## TEXT BLOCK
Most of the time it’s cordial – a turn signal and you’re allowed to pass,
a wave on the steering wheel telling the other guy it’s OK to get in front or even flicking the lights on and off to say thank you for the nice gesture.

But sometimes, the meeting isn’t so nice.

“(Just) riding down the interstate with the grill of a truck six inches from your face…it’s not real fun.”

That’s David; he didn’t want to give his full name because he’s been in the driver’s seat of both kinds of vehicles, sitting atop four wheels and, a few years ago, atop eighteen.

He says his experience on I-20 a few months back opened his eyes to the dangers of the convergence of big trucks and cars on Alabama highways.

“About 5:40 in the morning, I was passing the Chula Vista exit, passed a truck in the left lane, merged back into the right lane, there was another truck in the left lane, I was passing it in the right lane. About the time I got my rear wheel to its front wheel, the driver decided he wanted to be in the right lane, so he decided to merge, clipped the back end of my car, where he slammed my driver’s side door into his grill.

As a former commercial driver, David says he sympathizes with the truckers and remembers the long hours and pesky cars that used to zip in and out of his way. But he says there’s no excuse for what he calls a lack of enforcement – of cars and trucks – on Alabama highways.

## DATASET CONTENT
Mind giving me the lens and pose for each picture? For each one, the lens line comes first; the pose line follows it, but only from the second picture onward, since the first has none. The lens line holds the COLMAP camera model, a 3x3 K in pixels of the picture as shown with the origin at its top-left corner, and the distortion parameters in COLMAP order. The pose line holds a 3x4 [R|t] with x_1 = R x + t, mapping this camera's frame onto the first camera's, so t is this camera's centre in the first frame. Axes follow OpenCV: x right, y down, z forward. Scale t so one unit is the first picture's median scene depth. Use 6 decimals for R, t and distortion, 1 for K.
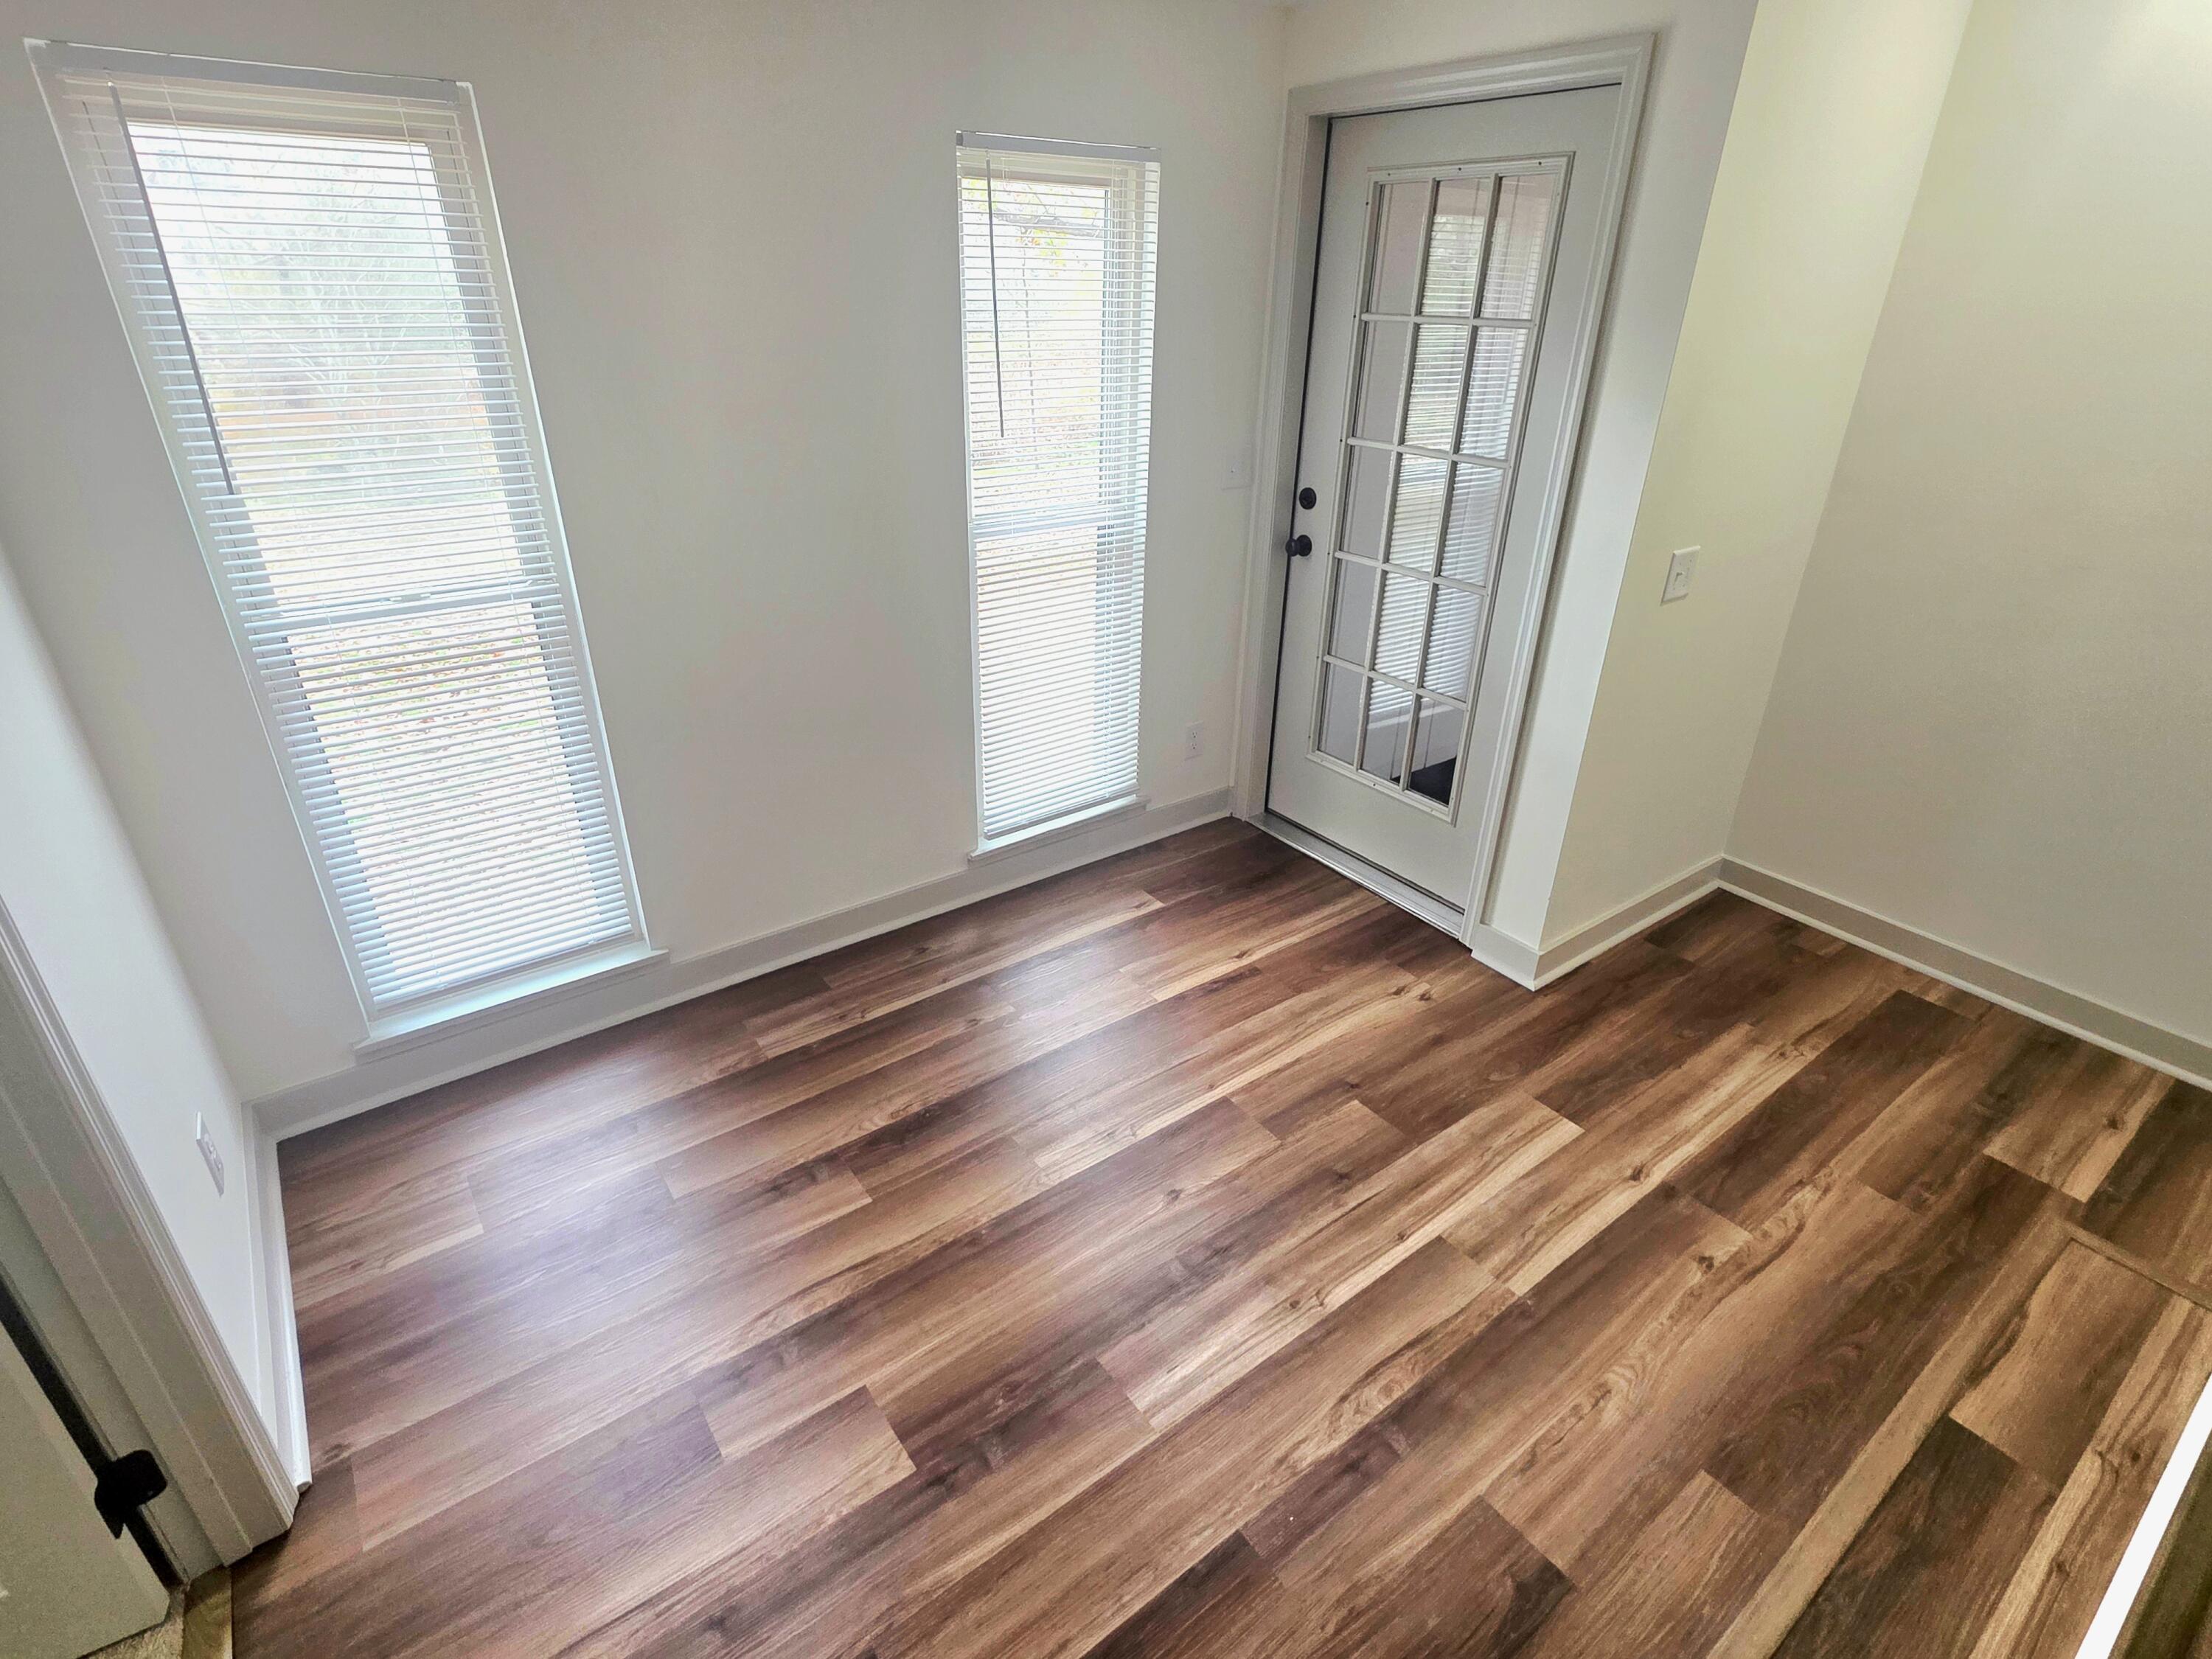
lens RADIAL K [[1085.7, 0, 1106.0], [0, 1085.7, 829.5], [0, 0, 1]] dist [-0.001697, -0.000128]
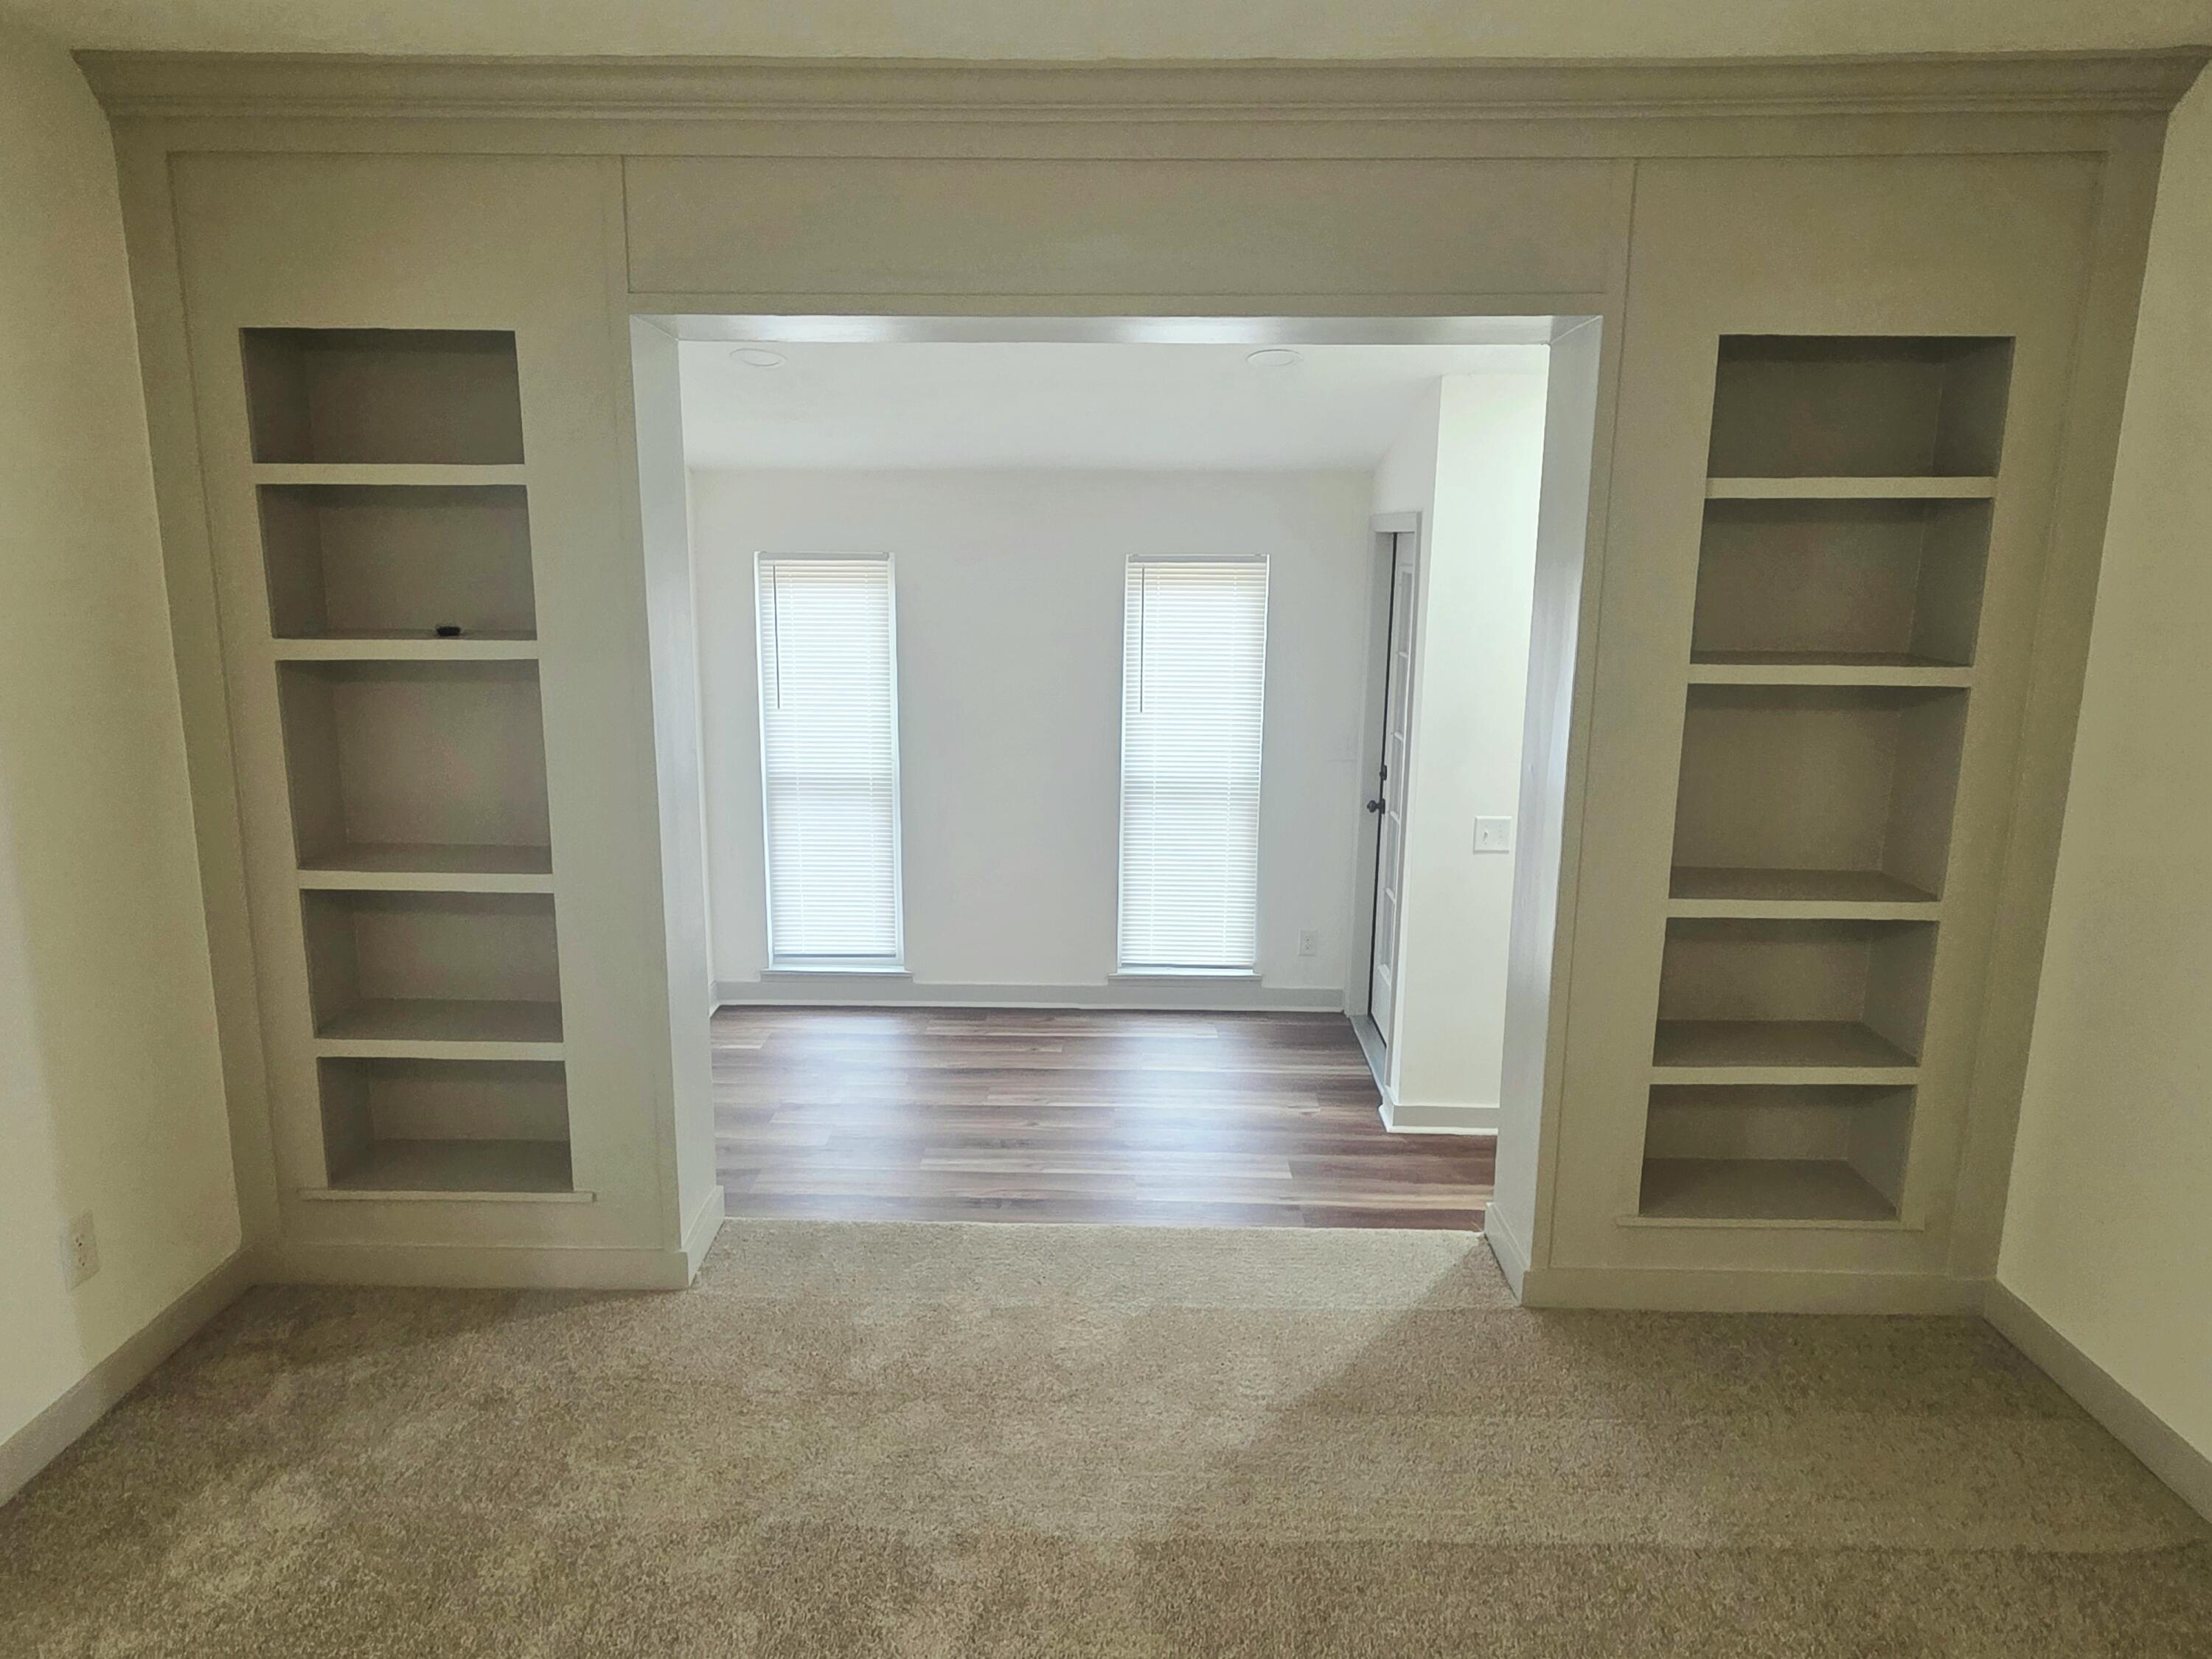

## YOUR ASSIGNMENT
Rewrite the passage of the highway text starting at "Most of the" and ending at "ago, atop eighteen.", swapping "truck" for "bus".

## COMPLETED TASK
Most of the time it’s cordial – a turn signal and you’re allowed to pass,
a wave on the steering wheel telling the other guy it’s OK to get in front or even flicking the lights on and off to say thank you for the nice gesture.

But sometimes, the meeting isn’t so nice.

“(Just) riding down the interstate with the grill of a bus six inches from your face…it’s not real fun.”

That’s David; he didn’t want to give his full name because he’s been in the driver’s seat of both kinds of vehicles, sitting atop four wheels and, a few years ago, atop eighteen.